■ **TASK**
Word for word, reproduce the records, keeping none of the pictures.

(Source texts of formatted documents)

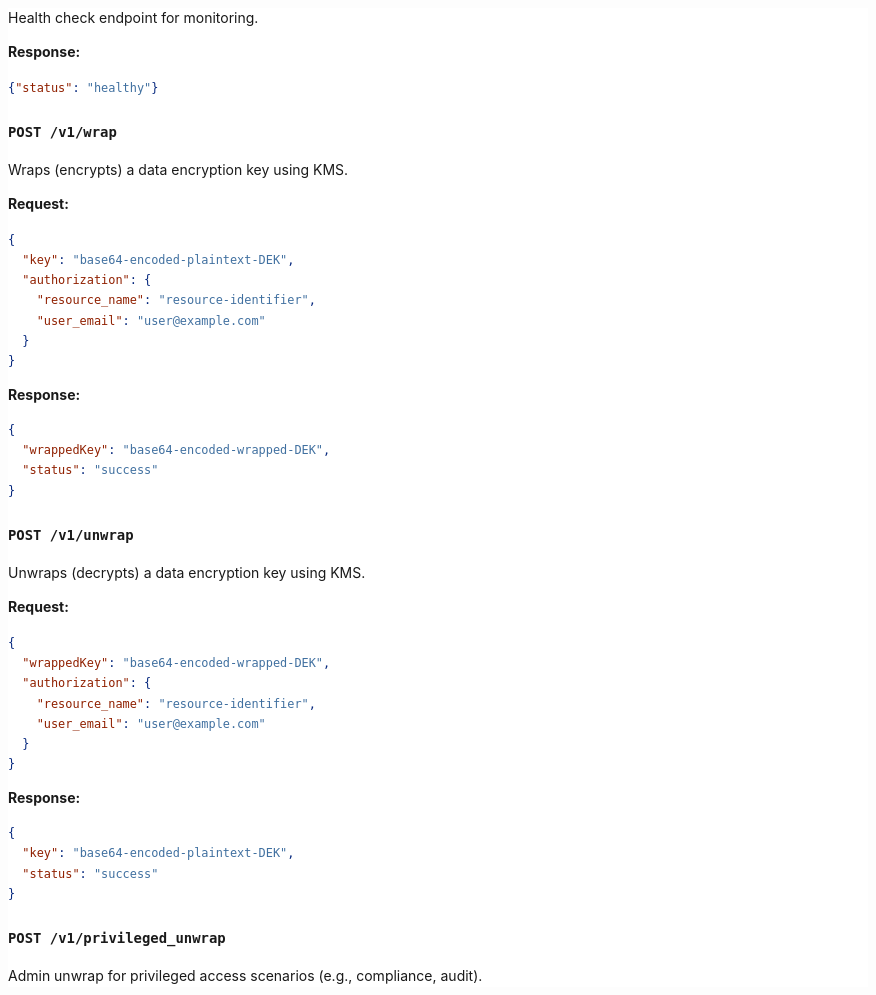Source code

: Health check endpoint for monitoring.

**Response:**
```json
{"status": "healthy"}
```

### `POST /v1/wrap`

Wraps (encrypts) a data encryption key using KMS.

**Request:**
```json
{
  "key": "base64-encoded-plaintext-DEK",
  "authorization": {
    "resource_name": "resource-identifier",
    "user_email": "user@example.com"
  }
}
```

**Response:**
```json
{
  "wrappedKey": "base64-encoded-wrapped-DEK",
  "status": "success"
}
```

### `POST /v1/unwrap`

Unwraps (decrypts) a data encryption key using KMS.

**Request:**
```json
{
  "wrappedKey": "base64-encoded-wrapped-DEK",
  "authorization": {
    "resource_name": "resource-identifier",
    "user_email": "user@example.com"
  }
}
```

**Response:**
```json
{
  "key": "base64-encoded-plaintext-DEK",
  "status": "success"
}
```

### `POST /v1/privileged_unwrap`

Admin unwrap for privileged access scenarios (e.g., compliance, audit).
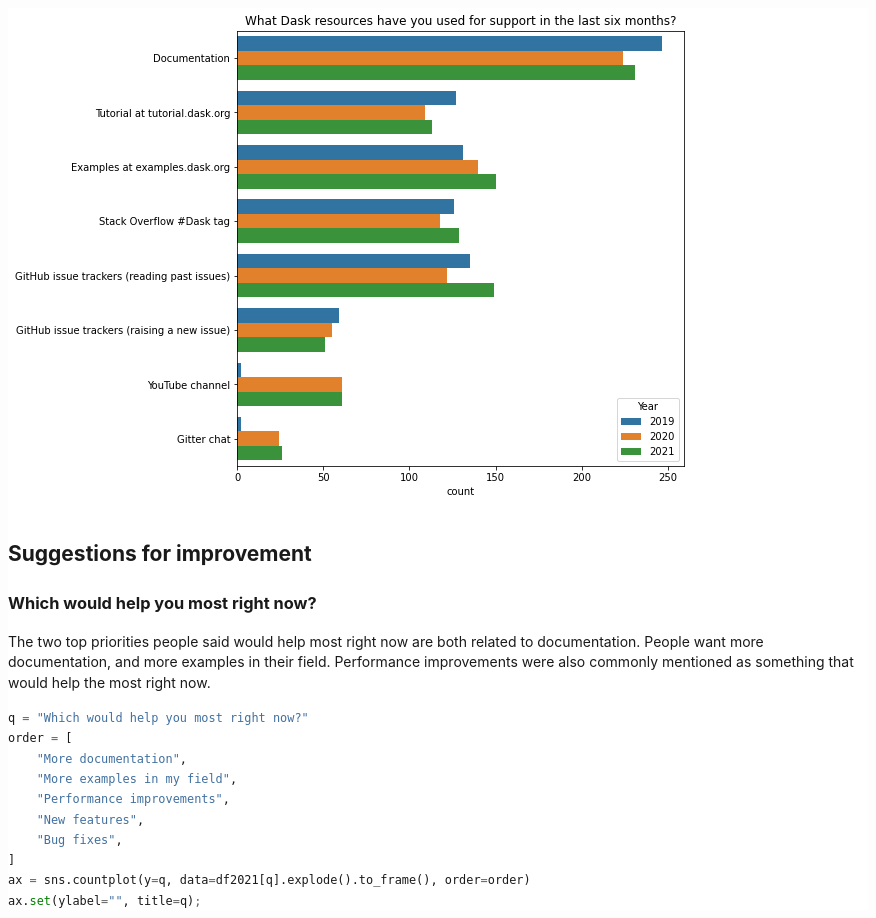 
    
![png](/images/2021_survey/2021_survey_71_0.png)
    


## Suggestions for improvement <a class="anchor" id="suggestions-for-improvement"></a>    

### Which would help you most right now?

The two top priorities people said would help most right now are both related to documentation. People want more documentation, and more examples in their field. Performance improvements were also commonly mentioned as something that would help the most right now.


```python
q = "Which would help you most right now?"
order = [
    "More documentation",
    "More examples in my field",
    "Performance improvements",
    "New features",
    "Bug fixes",
] 
ax = sns.countplot(y=q, data=df2021[q].explode().to_frame(), order=order)
ax.set(ylabel="", title=q);
```
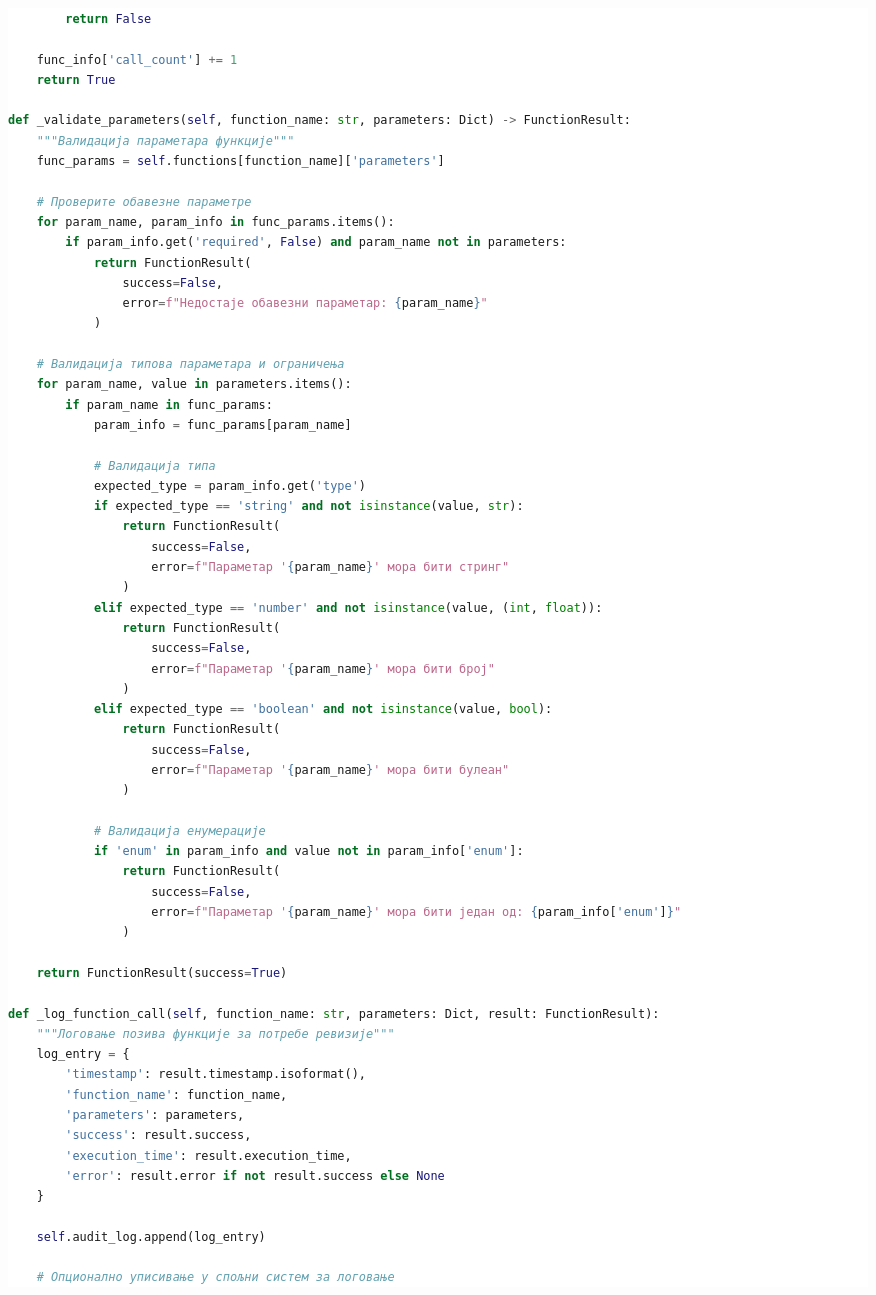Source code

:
 ```python
        return False
    
    func_info['call_count'] += 1
    return True

def _validate_parameters(self, function_name: str, parameters: Dict) -> FunctionResult:
    """Валидација параметара функције"""
    func_params = self.functions[function_name]['parameters']
    
    # Проверите обавезне параметре
    for param_name, param_info in func_params.items():
        if param_info.get('required', False) and param_name not in parameters:
            return FunctionResult(
                success=False,
                error=f"Недостаје обавезни параметар: {param_name}"
            )
    
    # Валидација типова параметара и ограничења
    for param_name, value in parameters.items():
        if param_name in func_params:
            param_info = func_params[param_name]
            
            # Валидација типа
            expected_type = param_info.get('type')
            if expected_type == 'string' and not isinstance(value, str):
                return FunctionResult(
                    success=False,
                    error=f"Параметар '{param_name}' мора бити стринг"
                )
            elif expected_type == 'number' and not isinstance(value, (int, float)):
                return FunctionResult(
                    success=False,
                    error=f"Параметар '{param_name}' мора бити број"
                )
            elif expected_type == 'boolean' and not isinstance(value, bool):
                return FunctionResult(
                    success=False,
                    error=f"Параметар '{param_name}' мора бити булеан"
                )
            
            # Валидација енумерације
            if 'enum' in param_info and value not in param_info['enum']:
                return FunctionResult(
                    success=False,
                    error=f"Параметар '{param_name}' мора бити један од: {param_info['enum']}"
                )
    
    return FunctionResult(success=True)

def _log_function_call(self, function_name: str, parameters: Dict, result: FunctionResult):
    """Логовање позива функције за потребе ревизије"""
    log_entry = {
        'timestamp': result.timestamp.isoformat(),
        'function_name': function_name,
        'parameters': parameters,
        'success': result.success,
        'execution_time': result.execution_time,
        'error': result.error if not result.success else None
    }
    
    self.audit_log.append(log_entry)
    
    # Опционално уписивање у спољни систем за логовање
```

■ **ANSWER FOR THE TASK**
Source code

: Health check endpoint for monitoring.

**Response:**
```json
{"status": "healthy"}
```

### `POST /v1/wrap`

Wraps (encrypts) a data encryption key using KMS.

**Request:**
```json
{
  "key": "base64-encoded-plaintext-DEK",
  "authorization": {
    "resource_name": "resource-identifier",
    "user_email": "user@example.com"
  }
}
```

**Response:**
```json
{
  "wrappedKey": "base64-encoded-wrapped-DEK",
  "status": "success"
}
```

### `POST /v1/unwrap`

Unwraps (decrypts) a data encryption key using KMS.

**Request:**
```json
{
  "wrappedKey": "base64-encoded-wrapped-DEK",
  "authorization": {
    "resource_name": "resource-identifier",
    "user_email": "user@example.com"
  }
}
```

**Response:**
```json
{
  "key": "base64-encoded-plaintext-DEK",
  "status": "success"
}
```

### `POST /v1/privileged_unwrap`

Admin unwrap for privileged access scenarios (e.g., compliance, audit).
    
![png](/images/2021_survey/2021_survey_71_0.png)
    


## Suggestions for improvement <a class="anchor" id="suggestions-for-improvement"></a>    

### Which would help you most right now?

The two top priorities people said would help most right now are both related to documentation. People want more documentation, and more examples in their field. Performance improvements were also commonly mentioned as something that would help the most right now.


```python
q = "Which would help you most right now?"
order = [
    "More documentation",
    "More examples in my field",
    "Performance improvements",
    "New features",
    "Bug fixes",
] 
ax = sns.countplot(y=q, data=df2021[q].explode().to_frame(), order=order)
ax.set(ylabel="", title=q);
```
Source code

:
 ```python
        return False
    
    func_info['call_count'] += 1
    return True

def _validate_parameters(self, function_name: str, parameters: Dict) -> FunctionResult:
    """Валидација параметара функције"""
    func_params = self.functions[function_name]['parameters']
    
    # Проверите обавезне параметре
    for param_name, param_info in func_params.items():
        if param_info.get('required', False) and param_name not in parameters:
            return FunctionResult(
                success=False,
                error=f"Недостаје обавезни параметар: {param_name}"
            )
    
    # Валидација типова параметара и ограничења
    for param_name, value in parameters.items():
        if param_name in func_params:
            param_info = func_params[param_name]
            
            # Валидација типа
            expected_type = param_info.get('type')
            if expected_type == 'string' and not isinstance(value, str):
                return FunctionResult(
                    success=False,
                    error=f"Параметар '{param_name}' мора бити стринг"
                )
            elif expected_type == 'number' and not isinstance(value, (int, float)):
                return FunctionResult(
                    success=False,
                    error=f"Параметар '{param_name}' мора бити број"
                )
            elif expected_type == 'boolean' and not isinstance(value, bool):
                return FunctionResult(
                    success=False,
                    error=f"Параметар '{param_name}' мора бити булеан"
                )
            
            # Валидација енумерације
            if 'enum' in param_info and value not in param_info['enum']:
                return FunctionResult(
                    success=False,
                    error=f"Параметар '{param_name}' мора бити један од: {param_info['enum']}"
                )
    
    return FunctionResult(success=True)

def _log_function_call(self, function_name: str, parameters: Dict, result: FunctionResult):
    """Логовање позива функције за потребе ревизије"""
    log_entry = {
        'timestamp': result.timestamp.isoformat(),
        'function_name': function_name,
        'parameters': parameters,
        'success': result.success,
        'execution_time': result.execution_time,
        'error': result.error if not result.success else None
    }
    
    self.audit_log.append(log_entry)
    
    # Опционално уписивање у спољни систем за логовање
```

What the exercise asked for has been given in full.